The previously reported circulating protein profiles of pediatric AD have provided robust assessment of correlation analysis at a single timepoint [6]. Our study builds upon these important observations via the monitoring of circulating biomarkers over a development period of four years adding value to the concept that objective biomarkers could be used to objectively assess disease severity, as has been demonstrated in adult AD [30]. We observed subsets of inflammatory proteins that correlated with each other in a manner consistent with early disease skewing toward type 2 immune responses. Importantly, forward selection modeling identified 18 analytes, such as IL-18, IL-13, and MMP-10, in infant serum that could be used to predict AD severity four years later; therefore, these analytes might represent critical nodes to better understand AD heterogeneity and disease progression. The measurement of markers identified in Figure 6 should provide guidance for therapeutic intervention strategies at early stages of life for pediatric patients suffering from AD. This model will likely have predictive value for AD persistence past infancy and will be useful in further defining the pathogenesis of atopic disease allowing us to begin to see ever branching nodes delineating the complex underlying immune regulation. This, in turn, may guide therapeutic intervention and the prognostic value of such serum protein measurement, outlining the need for early treatment options in pediatric patients.

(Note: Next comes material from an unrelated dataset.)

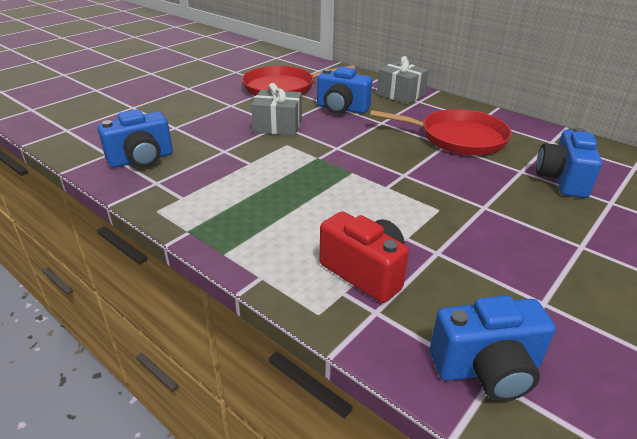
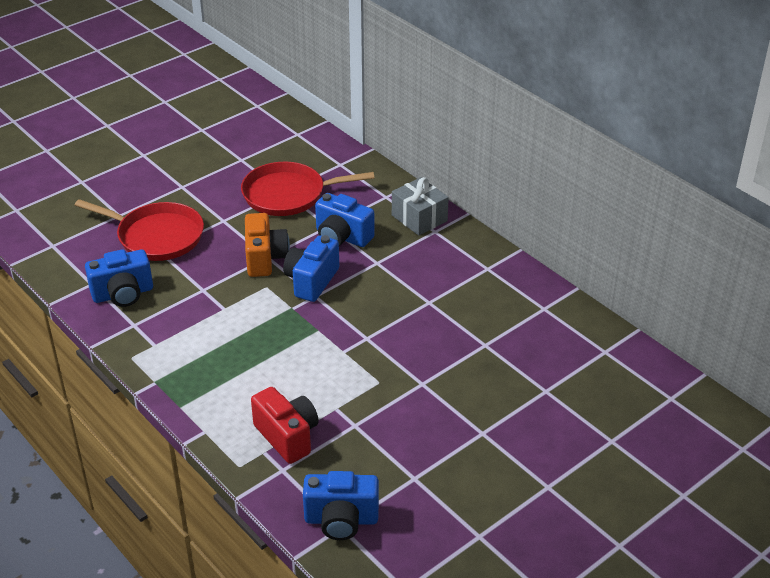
camera: 10 degrees right, 5 degrees up
grey gift [251,83,302,136] -> orange camera [245,213,290,277]
red pan [370,109,512,155] -> red pan moved to [75,199,204,261]
blue camera [536,127,602,198] -> blue camera moved to [283,235,339,302]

Our data highlights additional questions for the field regarding the progression of AD as children age through adolescence into adulthood. We did not observe elevation of IL-4 in the serum of these patients, which could be attributed to the technical limitations of assays available at time of testing, considering that IL-13 was measured on an ultra-sensitive platform. We also note that though MCP-4 and TARC were moderately correlated with disease severity, they did not factor into the predictive modeling of disease progression possibly due to these proteins being more broadly involved in atopic mechanisms beyond AD [31]. Future studies with focused outcomes on other atopy measures can provide predictive insight into mechanisms of wheezing or lung function. Correlations to SCORAD allow us to minimize potential error that is introduced in a longitudinal study, especially in pediatrics as maturation and growth are heavily involved in immune system development. This cohort and data included in this manuscript enhance our knowledge regarding the systemic presentation of AD in children and potential biomarker profiles which aid in predication of disease persistence or resolution.